Les véritables stars chez Playmobil, ce sont les membres de la famille Hauser, une famille allemande où parents et enfants produisent de petits films à l’aide des figurines. Un concept qui réunit plus de 700 000 fans sur la chaîne allemande principale, et décliné depuis dans plusieurs autres langues. Au total, en comptant les chaînes annexes dédiées aux jouets, la famille Hauser cumule plus de 4 milliards de vues réparties sur 20 chaînes fédérant plus de 8 millions d’abonnés. De quoi transformer la petite collection en véritable rente, tandis que le succès de ces créateurs a été adoubé par la marque Playmobil, qui a depuis proposé à la vente sur son catalogue d’articles complémentaires un set réunissant les quatre figurines utilisées dans les animations de la famille Hauser.

Et à ceux qui se contentent de collectionner et d’exposer, est-ce que cela rapporte ? « Alors oui, comme vous le demandez, ça me rapporte ! Ça me rapporte de nombreux camarades, répond malicieusement Bill de PlaymoBreizh, ​voir les sourires des jeunes et moins jeunes lors de leurs visites et faire cause commune avec ses propres (grands) enfants, c’est Byzance ! »

Les relations entre marques et collectionneurs

Avec de nouvelles gammes qui sortent chaque mois pour un catalogue sans cesse renouvelé, les Lego et les Playmobil savent entretenir la passion : tant que de nouvelles boîtes verront le jour, les collectionneurs continueront d’être tentés d’ajouter des pièces supplémentaires à leurs trésors. D’ailleurs, les deux marques n’oublient pas le dialogue avec leur communauté d’adultes passionnés.

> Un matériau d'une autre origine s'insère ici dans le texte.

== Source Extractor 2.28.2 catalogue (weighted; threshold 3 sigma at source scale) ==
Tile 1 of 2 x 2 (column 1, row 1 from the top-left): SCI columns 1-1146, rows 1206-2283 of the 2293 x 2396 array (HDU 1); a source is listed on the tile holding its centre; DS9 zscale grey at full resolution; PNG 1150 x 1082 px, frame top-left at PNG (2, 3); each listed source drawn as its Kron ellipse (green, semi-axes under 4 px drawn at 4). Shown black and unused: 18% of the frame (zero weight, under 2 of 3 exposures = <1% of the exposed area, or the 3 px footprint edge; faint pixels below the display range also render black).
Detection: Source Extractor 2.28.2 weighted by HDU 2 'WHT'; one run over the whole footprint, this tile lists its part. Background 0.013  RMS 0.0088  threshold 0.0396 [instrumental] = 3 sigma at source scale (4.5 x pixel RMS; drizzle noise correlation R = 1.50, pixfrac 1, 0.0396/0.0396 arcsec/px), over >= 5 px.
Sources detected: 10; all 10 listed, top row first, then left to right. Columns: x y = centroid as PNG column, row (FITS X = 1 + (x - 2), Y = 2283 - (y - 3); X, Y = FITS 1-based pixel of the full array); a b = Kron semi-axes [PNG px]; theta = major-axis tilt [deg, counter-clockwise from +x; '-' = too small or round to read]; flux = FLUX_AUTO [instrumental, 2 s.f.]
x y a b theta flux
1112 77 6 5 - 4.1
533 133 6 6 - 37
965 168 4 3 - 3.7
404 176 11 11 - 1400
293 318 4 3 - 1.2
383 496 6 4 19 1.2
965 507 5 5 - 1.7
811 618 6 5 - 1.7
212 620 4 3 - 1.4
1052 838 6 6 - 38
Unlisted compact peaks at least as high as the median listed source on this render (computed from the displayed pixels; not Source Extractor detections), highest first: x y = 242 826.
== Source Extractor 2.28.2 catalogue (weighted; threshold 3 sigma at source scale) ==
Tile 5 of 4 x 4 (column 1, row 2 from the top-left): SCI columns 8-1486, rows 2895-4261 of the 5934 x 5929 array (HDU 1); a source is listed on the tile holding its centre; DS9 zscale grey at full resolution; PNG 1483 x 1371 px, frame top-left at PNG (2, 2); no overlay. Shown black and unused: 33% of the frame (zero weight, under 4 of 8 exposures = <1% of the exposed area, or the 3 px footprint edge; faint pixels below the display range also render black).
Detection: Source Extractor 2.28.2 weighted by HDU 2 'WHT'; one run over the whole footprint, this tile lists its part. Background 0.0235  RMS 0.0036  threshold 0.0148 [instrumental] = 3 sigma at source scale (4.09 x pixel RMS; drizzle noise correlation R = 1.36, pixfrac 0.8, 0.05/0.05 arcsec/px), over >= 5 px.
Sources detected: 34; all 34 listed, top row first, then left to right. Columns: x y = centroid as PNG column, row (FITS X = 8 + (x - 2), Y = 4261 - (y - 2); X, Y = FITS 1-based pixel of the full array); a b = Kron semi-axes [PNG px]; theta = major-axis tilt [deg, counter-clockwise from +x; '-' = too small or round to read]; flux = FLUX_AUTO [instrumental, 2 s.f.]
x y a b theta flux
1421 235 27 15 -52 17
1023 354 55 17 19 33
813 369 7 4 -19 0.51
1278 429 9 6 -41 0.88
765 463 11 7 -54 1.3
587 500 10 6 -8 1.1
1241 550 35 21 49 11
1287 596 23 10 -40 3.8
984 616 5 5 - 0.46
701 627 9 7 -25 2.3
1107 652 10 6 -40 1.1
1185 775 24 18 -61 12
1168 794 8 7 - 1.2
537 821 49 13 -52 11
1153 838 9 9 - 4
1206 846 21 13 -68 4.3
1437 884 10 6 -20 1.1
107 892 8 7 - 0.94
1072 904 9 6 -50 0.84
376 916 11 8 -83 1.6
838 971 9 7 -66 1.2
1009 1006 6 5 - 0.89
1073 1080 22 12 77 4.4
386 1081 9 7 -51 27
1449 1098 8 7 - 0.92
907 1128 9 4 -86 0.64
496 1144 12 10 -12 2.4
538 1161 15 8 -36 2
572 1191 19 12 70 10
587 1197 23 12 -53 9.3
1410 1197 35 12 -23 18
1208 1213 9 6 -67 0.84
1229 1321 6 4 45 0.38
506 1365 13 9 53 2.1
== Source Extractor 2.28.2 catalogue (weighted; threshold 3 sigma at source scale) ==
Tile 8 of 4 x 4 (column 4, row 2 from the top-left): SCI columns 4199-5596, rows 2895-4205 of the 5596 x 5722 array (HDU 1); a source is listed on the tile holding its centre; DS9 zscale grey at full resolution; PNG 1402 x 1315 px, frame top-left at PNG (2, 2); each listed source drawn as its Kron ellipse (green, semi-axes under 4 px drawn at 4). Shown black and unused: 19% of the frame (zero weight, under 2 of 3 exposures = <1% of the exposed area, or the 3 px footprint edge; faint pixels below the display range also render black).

Depuis la fermeture pour des raisons techniques du Playmobil Collectors Club, connu auprès des amateurs sous le sigle PCC, la marque allemande privilégie le contact de proximité. Cécile L’Hermite, responsable marketing France, s’explique : « On préfère le niveau local et surtout la rencontre. De ce fait, on invite des passionnés, ce qui nous permet de faire connaissance. Ce sont des moments d’échange et de partage, pour eux comme pour nous. » 

La Route 66, un diorama imaginé par Bruno Lacroix pour une exposition Playmobil, qui attire de nombreux curieux. | OUEST-FRANCE

Si la marque reste adressée aux enfants, elle n’en oublie pas pour autant de considérer ses ambassadeurs adultes. « Il faut répondre à cette demande et engager le dialogue, aussi nous restons dans une démarche active de discussion, assure Cécile L’Hermite. ​Même si on ne peut pas répondre aux demandes des adultes de la même façon, c’est important de rester à l’écoute. » ​Une démarche appréciée des collectionneurs, qui ont l’impression de pouvoir avoir un dialogue honnête et franc avec la marque : « On demande beaucoup. On sait qu’on n’aura pas tout, mais on sait surtout qu’on est entendus », ​s’amuse Alexandre.

La firme Lego, elle, voit les choses en grand : système de récompense VIP, expérience client ciselée et séances de dédicaces avec des designers dans les boutiques Lego Store qui se multiplient sur le territoire, plate-forme de concours Ideas où chacun peut soumettre ses propres créations dans le but de les voir peut-être un jour vendues en magasin… La communauté des passionnés adultes de Lego est choyée, ce qui est d’autant plus facile qu’elle s’est organisée d’elle-même assez rapidement, sous le sobriquet d’AFOL pour Adult fans of Lego.

De nombreux sites réunissent ainsi un grand nombre d’amateurs de la brique, et l’un des plus importants d’entre eux, l’énorme Bricklinks, vient d’ailleurs de tomber dans l’escarcelle du fabricant. Avec lui, Lego peut maintenant s’adresser à une communauté de plus d’un million de membres issus de 70 pays différents, et reprendre la main sur un marché en ligne référençant plus de 600 millions de sets. Un marché plein de vigueur qui n’est donc pas près de s’effondrer.